### Exercise
Please repeat each line from the one holding "24: (420, 72, 1.63)" through the final line of the data, exactly as it stands, with no pictures.

Collected data entries:
* * *
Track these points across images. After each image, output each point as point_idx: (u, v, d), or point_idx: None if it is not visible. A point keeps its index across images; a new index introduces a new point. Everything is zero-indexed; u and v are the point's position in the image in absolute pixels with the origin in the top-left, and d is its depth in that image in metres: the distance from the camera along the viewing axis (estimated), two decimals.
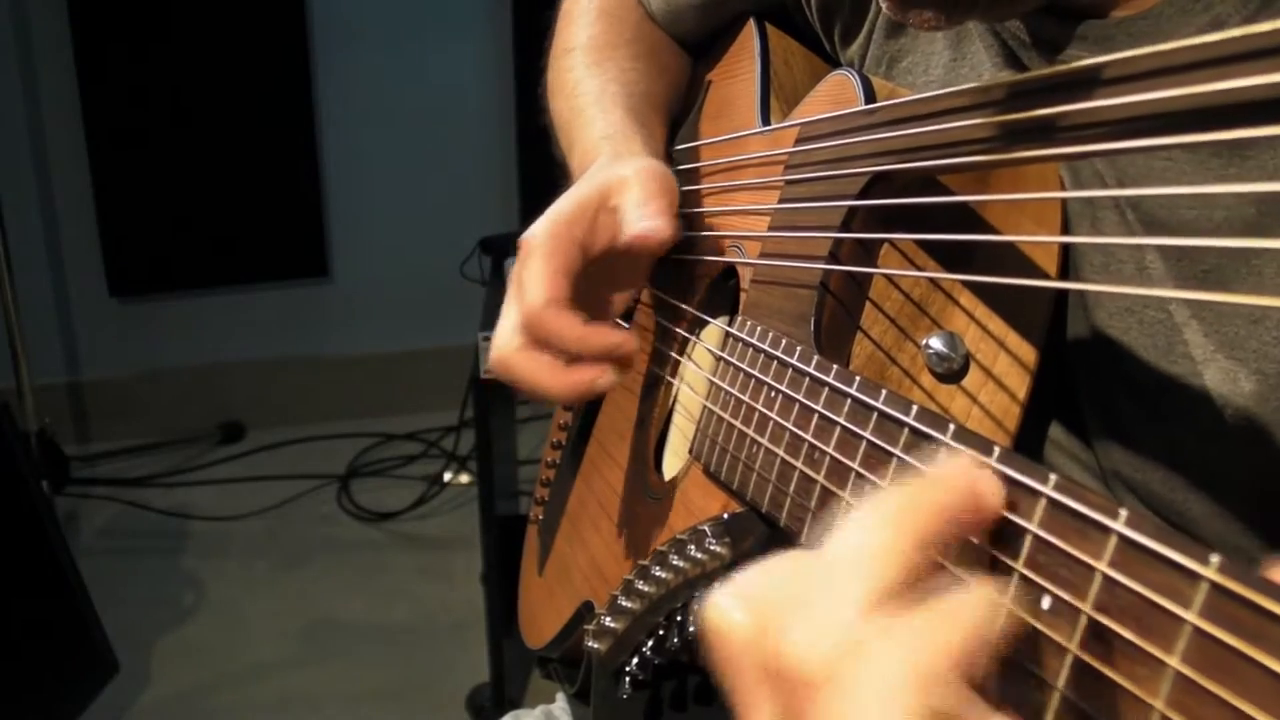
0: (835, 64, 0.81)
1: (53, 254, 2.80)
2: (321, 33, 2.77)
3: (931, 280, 0.55)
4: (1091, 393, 0.60)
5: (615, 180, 0.72)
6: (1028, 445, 0.60)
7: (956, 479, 0.37)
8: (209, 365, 2.95)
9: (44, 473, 2.42)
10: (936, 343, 0.55)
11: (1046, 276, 0.55)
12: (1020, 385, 0.55)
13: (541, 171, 0.75)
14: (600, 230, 0.71)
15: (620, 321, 0.76)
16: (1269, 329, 0.52)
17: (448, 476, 2.74)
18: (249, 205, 2.84)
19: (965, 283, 0.55)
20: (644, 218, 0.69)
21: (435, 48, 2.82)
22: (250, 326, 2.95)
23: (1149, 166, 0.55)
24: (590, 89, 0.87)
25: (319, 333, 3.01)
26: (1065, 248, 0.58)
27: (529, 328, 0.68)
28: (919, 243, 0.55)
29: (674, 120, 0.93)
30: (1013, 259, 0.55)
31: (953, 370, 0.55)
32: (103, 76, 2.67)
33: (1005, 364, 0.55)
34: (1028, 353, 0.55)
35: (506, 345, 0.69)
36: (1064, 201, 0.58)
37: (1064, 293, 0.60)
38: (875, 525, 0.36)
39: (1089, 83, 0.38)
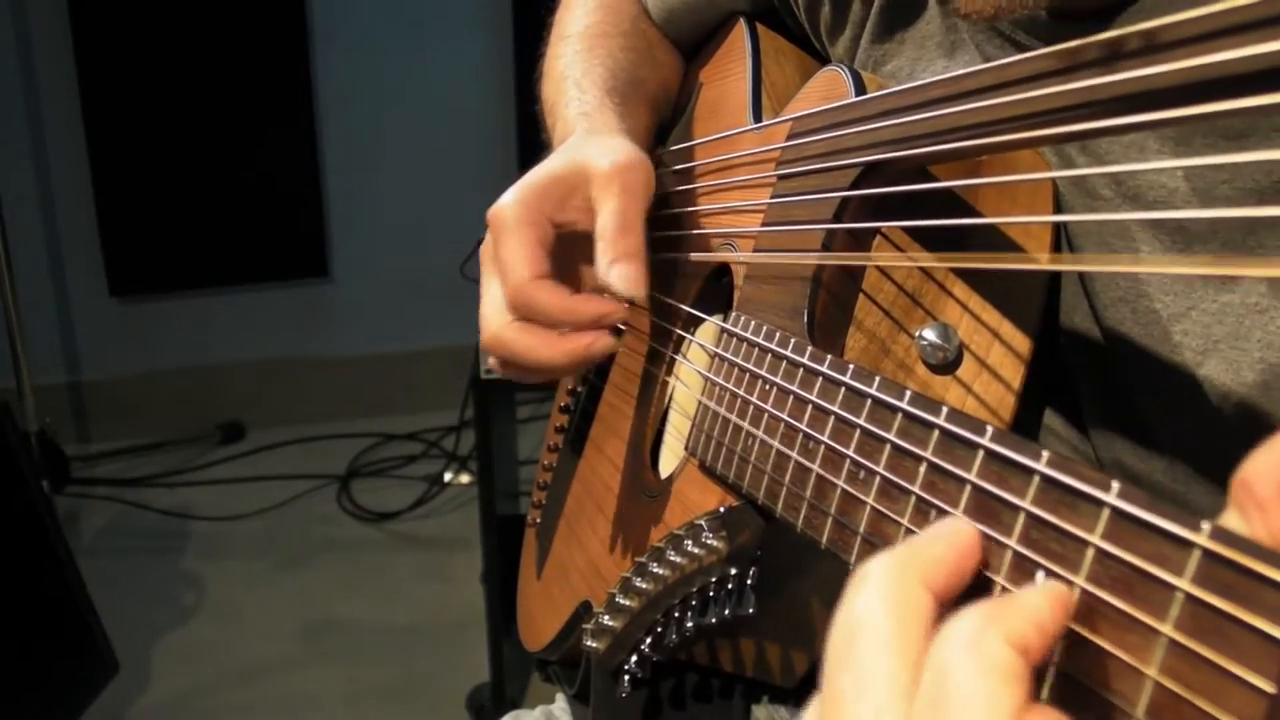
0: (826, 62, 0.81)
1: (53, 254, 2.81)
2: (321, 33, 2.77)
3: (924, 271, 0.55)
4: (1090, 384, 0.60)
5: (592, 168, 0.70)
6: (1023, 434, 0.60)
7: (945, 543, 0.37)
8: (209, 365, 2.95)
9: (44, 473, 2.42)
10: (930, 334, 0.55)
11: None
12: (1014, 375, 0.55)
13: None
14: (570, 210, 0.71)
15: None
16: (1274, 318, 0.51)
17: (448, 476, 2.74)
18: (249, 205, 2.84)
19: (958, 274, 0.55)
20: (614, 266, 0.66)
21: (435, 48, 2.82)
22: (250, 326, 2.95)
23: (1142, 160, 0.54)
24: (575, 72, 0.87)
25: (319, 333, 3.01)
26: (1057, 239, 0.58)
27: (516, 304, 0.68)
28: (912, 235, 0.55)
29: (665, 121, 0.93)
30: (1005, 249, 0.55)
31: (947, 361, 0.55)
32: (103, 76, 2.67)
33: (999, 354, 0.55)
34: (1021, 343, 0.55)
35: (497, 322, 0.70)
36: (1056, 194, 0.58)
37: (1058, 285, 0.60)
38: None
39: (1079, 65, 0.38)
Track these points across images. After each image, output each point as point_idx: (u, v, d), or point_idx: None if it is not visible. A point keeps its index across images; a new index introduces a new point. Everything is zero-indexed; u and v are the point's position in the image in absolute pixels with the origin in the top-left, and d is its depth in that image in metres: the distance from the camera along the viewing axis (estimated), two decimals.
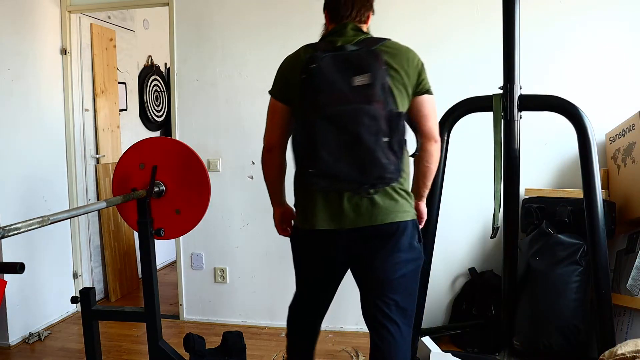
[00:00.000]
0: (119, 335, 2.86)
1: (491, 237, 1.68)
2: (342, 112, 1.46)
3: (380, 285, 1.59)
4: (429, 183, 1.63)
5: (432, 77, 2.69)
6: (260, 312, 3.00)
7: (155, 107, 4.30)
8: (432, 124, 1.60)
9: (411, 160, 1.65)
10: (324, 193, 1.55)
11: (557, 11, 2.57)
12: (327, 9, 1.68)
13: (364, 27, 1.70)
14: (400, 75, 1.55)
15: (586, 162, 1.54)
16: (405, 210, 1.56)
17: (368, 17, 1.73)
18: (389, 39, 1.62)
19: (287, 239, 1.80)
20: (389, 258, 1.55)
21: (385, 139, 1.46)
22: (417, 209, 1.63)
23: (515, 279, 1.83)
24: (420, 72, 1.63)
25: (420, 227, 1.62)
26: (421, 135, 1.62)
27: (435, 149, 1.61)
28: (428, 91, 1.61)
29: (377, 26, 2.72)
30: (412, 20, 2.70)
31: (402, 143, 1.53)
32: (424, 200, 1.66)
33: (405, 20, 2.70)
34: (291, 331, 1.83)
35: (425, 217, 1.68)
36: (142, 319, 1.94)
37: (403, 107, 1.56)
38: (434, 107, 1.61)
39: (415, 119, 1.60)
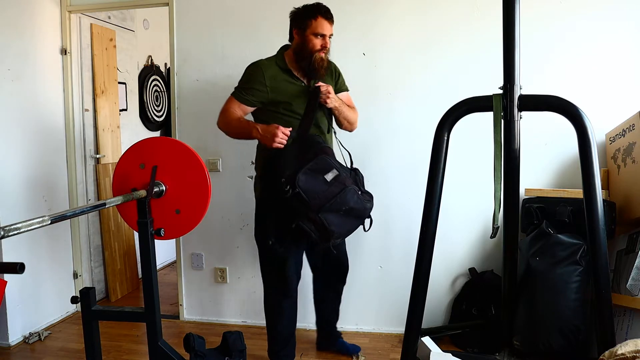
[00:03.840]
0: (119, 335, 2.86)
1: (491, 237, 1.67)
2: None
3: None
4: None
5: (431, 76, 2.71)
6: (260, 312, 2.97)
7: (155, 107, 4.30)
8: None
9: None
10: None
11: (556, 11, 2.57)
12: None
13: None
14: None
15: (586, 162, 1.54)
16: None
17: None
18: None
19: None
20: None
21: None
22: None
23: (515, 279, 1.83)
24: None
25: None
26: None
27: None
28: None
29: (376, 25, 2.73)
30: (411, 18, 2.70)
31: None
32: None
33: (404, 19, 2.71)
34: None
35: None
36: (142, 319, 1.94)
37: None
38: None
39: None
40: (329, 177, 2.01)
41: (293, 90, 2.24)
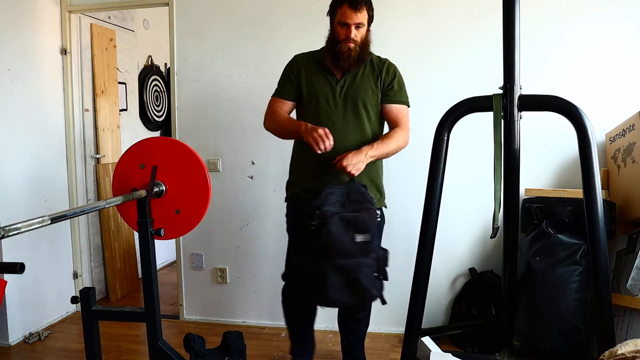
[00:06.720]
0: (119, 335, 2.86)
1: (491, 237, 1.67)
2: None
3: None
4: None
5: (431, 76, 2.71)
6: (260, 312, 3.00)
7: (155, 107, 4.30)
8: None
9: None
10: None
11: (556, 11, 2.57)
12: None
13: None
14: None
15: (586, 162, 1.54)
16: None
17: None
18: None
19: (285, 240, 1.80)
20: None
21: None
22: None
23: (515, 279, 1.83)
24: None
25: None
26: None
27: None
28: None
29: (376, 25, 2.73)
30: (411, 18, 2.70)
31: None
32: None
33: (404, 19, 2.71)
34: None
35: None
36: (142, 319, 1.94)
37: None
38: None
39: None
40: (359, 238, 1.82)
41: (321, 83, 2.16)
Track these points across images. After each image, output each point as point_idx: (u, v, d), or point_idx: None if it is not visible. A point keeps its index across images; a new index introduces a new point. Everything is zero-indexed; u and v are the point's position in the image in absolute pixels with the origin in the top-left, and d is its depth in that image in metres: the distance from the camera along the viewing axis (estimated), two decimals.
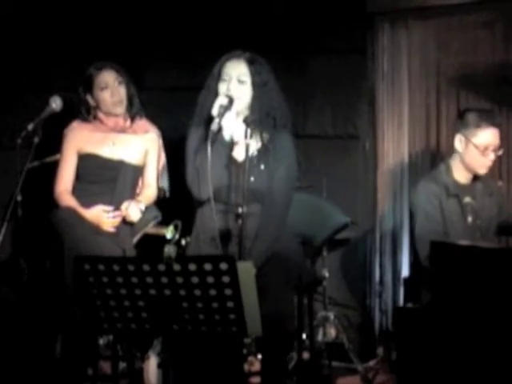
* * *
### Result of the exercise
24: (420, 72, 1.63)
25: (420, 227, 1.62)
26: (421, 135, 1.62)
27: (435, 149, 1.61)
28: (428, 91, 1.61)
29: (377, 26, 2.72)
30: (412, 20, 2.70)
31: (402, 143, 1.53)
32: (424, 200, 1.66)
33: (405, 20, 2.70)
34: (291, 331, 1.83)
35: (425, 217, 1.68)
36: (142, 319, 1.94)
37: (403, 107, 1.56)
38: (434, 107, 1.61)
39: (415, 119, 1.60)
[00:03.840]
0: (119, 335, 2.86)
1: (491, 237, 1.67)
2: None
3: None
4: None
5: (431, 76, 2.71)
6: (260, 312, 2.97)
7: (155, 107, 4.30)
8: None
9: None
10: None
11: (556, 11, 2.57)
12: None
13: None
14: None
15: (586, 162, 1.54)
16: None
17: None
18: None
19: None
20: None
21: None
22: None
23: (515, 279, 1.83)
24: None
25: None
26: None
27: None
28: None
29: (376, 25, 2.73)
30: (411, 18, 2.70)
31: None
32: None
33: (404, 19, 2.71)
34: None
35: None
36: (142, 319, 1.94)
37: None
38: None
39: None
40: (329, 177, 2.01)
41: (293, 90, 2.24)
[00:06.720]
0: (119, 335, 2.86)
1: (491, 237, 1.67)
2: None
3: None
4: None
5: (431, 76, 2.71)
6: (260, 312, 3.00)
7: (155, 107, 4.30)
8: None
9: None
10: None
11: (556, 11, 2.57)
12: None
13: None
14: None
15: (586, 162, 1.54)
16: None
17: None
18: None
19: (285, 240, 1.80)
20: None
21: None
22: None
23: (515, 279, 1.83)
24: None
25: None
26: None
27: None
28: None
29: (376, 25, 2.73)
30: (411, 18, 2.70)
31: None
32: None
33: (404, 19, 2.71)
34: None
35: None
36: (142, 319, 1.94)
37: None
38: None
39: None
40: (359, 238, 1.82)
41: (321, 83, 2.16)
Track these points across images. After each image, output each point as point_idx: (u, v, d), or point_idx: None if it is not visible. A point keeps its index across images; a new index introduces a new point. Everything is zero-indexed; u and v are the point's position in the image in absolute pixels with the origin in the top-left, and d is its depth in that image in metres: the distance from the camera along the viewing axis (estimated), two decimals.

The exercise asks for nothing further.